TASK DIRECTIONS:
Print each entry verbatim.

(Page-level text extractions)
■ ■ ■

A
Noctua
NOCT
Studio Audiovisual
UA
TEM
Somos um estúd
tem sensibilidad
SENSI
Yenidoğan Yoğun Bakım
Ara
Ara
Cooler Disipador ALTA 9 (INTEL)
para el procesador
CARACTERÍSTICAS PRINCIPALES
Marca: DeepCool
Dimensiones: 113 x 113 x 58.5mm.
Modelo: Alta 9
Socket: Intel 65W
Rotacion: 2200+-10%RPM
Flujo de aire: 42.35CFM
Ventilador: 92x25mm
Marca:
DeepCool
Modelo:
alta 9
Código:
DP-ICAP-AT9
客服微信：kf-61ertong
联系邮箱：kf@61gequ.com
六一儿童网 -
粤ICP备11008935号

■ ■ ■

EXERCISE RESULT:
A
Noctua
NOCT
Studio Audiovisual
UA
TEM
Somos um estúd
tem sensibilidad
SENSI
Yenidoğan Yoğun Bakım
Ara
Ara
Cooler Disipador ALTA 9 (INTEL)
para el procesador
CARACTERÍSTICAS PRINCIPALES
Marca: DeepCool
Dimensiones: 113 x 113 x 58.5mm.
Modelo: Alta 9
Socket: Intel 65W
Rotacion: 2200+-10%RPM
Flujo de aire: 42.35CFM
Ventilador: 92x25mm
Marca:
DeepCool
Modelo:
alta 9
Código:
DP-ICAP-AT9
客服微信：kf-61ertong
联系邮箱：kf@61gequ.com
六一儿童网 -
粤ICP备11008935号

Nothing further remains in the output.